(Dataset items)
----------

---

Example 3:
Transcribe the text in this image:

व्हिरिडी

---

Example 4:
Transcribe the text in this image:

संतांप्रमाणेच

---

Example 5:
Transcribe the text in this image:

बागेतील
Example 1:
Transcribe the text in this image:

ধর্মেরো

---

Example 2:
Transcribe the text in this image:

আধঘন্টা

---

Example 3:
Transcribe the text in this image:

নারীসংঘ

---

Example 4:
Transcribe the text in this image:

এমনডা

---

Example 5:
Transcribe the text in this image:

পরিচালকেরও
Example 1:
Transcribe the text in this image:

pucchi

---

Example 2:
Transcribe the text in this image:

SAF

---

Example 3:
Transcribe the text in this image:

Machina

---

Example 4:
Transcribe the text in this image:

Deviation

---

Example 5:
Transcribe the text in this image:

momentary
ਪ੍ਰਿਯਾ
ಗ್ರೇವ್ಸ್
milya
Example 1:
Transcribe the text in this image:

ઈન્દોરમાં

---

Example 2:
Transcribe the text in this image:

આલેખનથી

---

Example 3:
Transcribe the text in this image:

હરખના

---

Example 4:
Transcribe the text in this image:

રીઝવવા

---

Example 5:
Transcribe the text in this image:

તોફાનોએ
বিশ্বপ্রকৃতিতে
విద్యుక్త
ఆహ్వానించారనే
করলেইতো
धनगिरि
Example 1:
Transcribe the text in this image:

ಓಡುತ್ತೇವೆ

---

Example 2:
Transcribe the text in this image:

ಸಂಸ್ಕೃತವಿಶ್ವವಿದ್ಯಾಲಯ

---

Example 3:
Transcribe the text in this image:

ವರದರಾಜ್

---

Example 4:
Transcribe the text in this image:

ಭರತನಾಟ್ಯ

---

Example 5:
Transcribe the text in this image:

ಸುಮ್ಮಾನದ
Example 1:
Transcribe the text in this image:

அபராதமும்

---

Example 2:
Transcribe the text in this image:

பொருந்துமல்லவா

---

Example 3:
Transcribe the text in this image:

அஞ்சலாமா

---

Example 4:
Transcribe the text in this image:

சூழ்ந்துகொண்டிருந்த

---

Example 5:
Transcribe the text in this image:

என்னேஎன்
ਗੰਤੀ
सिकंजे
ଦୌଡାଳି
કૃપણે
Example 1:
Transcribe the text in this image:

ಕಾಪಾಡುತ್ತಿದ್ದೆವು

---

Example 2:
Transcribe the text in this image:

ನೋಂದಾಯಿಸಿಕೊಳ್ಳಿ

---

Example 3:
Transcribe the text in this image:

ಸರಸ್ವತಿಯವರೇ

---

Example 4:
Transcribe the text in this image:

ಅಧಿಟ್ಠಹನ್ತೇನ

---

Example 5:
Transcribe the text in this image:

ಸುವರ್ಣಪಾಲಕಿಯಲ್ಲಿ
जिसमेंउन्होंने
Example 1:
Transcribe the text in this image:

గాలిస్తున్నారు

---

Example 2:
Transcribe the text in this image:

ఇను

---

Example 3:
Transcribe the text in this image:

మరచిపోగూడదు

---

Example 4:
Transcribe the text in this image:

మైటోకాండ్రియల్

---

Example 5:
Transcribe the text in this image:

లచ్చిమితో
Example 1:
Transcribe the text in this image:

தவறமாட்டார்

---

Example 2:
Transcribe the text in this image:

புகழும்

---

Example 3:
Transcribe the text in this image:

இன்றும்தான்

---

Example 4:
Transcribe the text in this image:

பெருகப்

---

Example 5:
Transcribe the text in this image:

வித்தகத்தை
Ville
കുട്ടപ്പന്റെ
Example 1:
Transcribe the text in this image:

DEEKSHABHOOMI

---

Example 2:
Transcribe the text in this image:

----------

Aim of the exercise
Give back each record above exactly as written.

Answer to the exercise
---

Example 3:
Transcribe the text in this image:

व्हिरिडी

---

Example 4:
Transcribe the text in this image:

संतांप्रमाणेच

---

Example 5:
Transcribe the text in this image:

बागेतील
Example 1:
Transcribe the text in this image:

ধর্মেরো

---

Example 2:
Transcribe the text in this image:

আধঘন্টা

---

Example 3:
Transcribe the text in this image:

নারীসংঘ

---

Example 4:
Transcribe the text in this image:

এমনডা

---

Example 5:
Transcribe the text in this image:

পরিচালকেরও
Example 1:
Transcribe the text in this image:

pucchi

---

Example 2:
Transcribe the text in this image:

SAF

---

Example 3:
Transcribe the text in this image:

Machina

---

Example 4:
Transcribe the text in this image:

Deviation

---

Example 5:
Transcribe the text in this image:

momentary
ਪ੍ਰਿਯਾ
ಗ್ರೇವ್ಸ್
milya
Example 1:
Transcribe the text in this image:

ઈન્દોરમાં

---

Example 2:
Transcribe the text in this image:

આલેખનથી

---

Example 3:
Transcribe the text in this image:

હરખના

---

Example 4:
Transcribe the text in this image:

રીઝવવા

---

Example 5:
Transcribe the text in this image:

તોફાનોએ
বিশ্বপ্রকৃতিতে
విద్యుక్త
ఆహ్వానించారనే
করলেইতো
धनगिरि
Example 1:
Transcribe the text in this image:

ಓಡುತ್ತೇವೆ

---

Example 2:
Transcribe the text in this image:

ಸಂಸ್ಕೃತವಿಶ್ವವಿದ್ಯಾಲಯ

---

Example 3:
Transcribe the text in this image:

ವರದರಾಜ್

---

Example 4:
Transcribe the text in this image:

ಭರತನಾಟ್ಯ

---

Example 5:
Transcribe the text in this image:

ಸುಮ್ಮಾನದ
Example 1:
Transcribe the text in this image:

அபராதமும்

---

Example 2:
Transcribe the text in this image:

பொருந்துமல்லவா

---

Example 3:
Transcribe the text in this image:

அஞ்சலாமா

---

Example 4:
Transcribe the text in this image:

சூழ்ந்துகொண்டிருந்த

---

Example 5:
Transcribe the text in this image:

என்னேஎன்
ਗੰਤੀ
सिकंजे
ଦୌଡାଳି
કૃપણે
Example 1:
Transcribe the text in this image:

ಕಾಪಾಡುತ್ತಿದ್ದೆವು

---

Example 2:
Transcribe the text in this image:

ನೋಂದಾಯಿಸಿಕೊಳ್ಳಿ

---

Example 3:
Transcribe the text in this image:

ಸರಸ್ವತಿಯವರೇ

---

Example 4:
Transcribe the text in this image:

ಅಧಿಟ್ಠಹನ್ತೇನ

---

Example 5:
Transcribe the text in this image:

ಸುವರ್ಣಪಾಲಕಿಯಲ್ಲಿ
जिसमेंउन्होंने
Example 1:
Transcribe the text in this image:

గాలిస్తున్నారు

---

Example 2:
Transcribe the text in this image:

ఇను

---

Example 3:
Transcribe the text in this image:

మరచిపోగూడదు

---

Example 4:
Transcribe the text in this image:

మైటోకాండ్రియల్

---

Example 5:
Transcribe the text in this image:

లచ్చిమితో
Example 1:
Transcribe the text in this image:

தவறமாட்டார்

---

Example 2:
Transcribe the text in this image:

புகழும்

---

Example 3:
Transcribe the text in this image:

இன்றும்தான்

---

Example 4:
Transcribe the text in this image:

பெருகப்

---

Example 5:
Transcribe the text in this image:

வித்தகத்தை
Ville
കുട്ടപ്പന്റെ
Example 1:
Transcribe the text in this image:

DEEKSHABHOOMI

---

Example 2:
Transcribe the text in this image:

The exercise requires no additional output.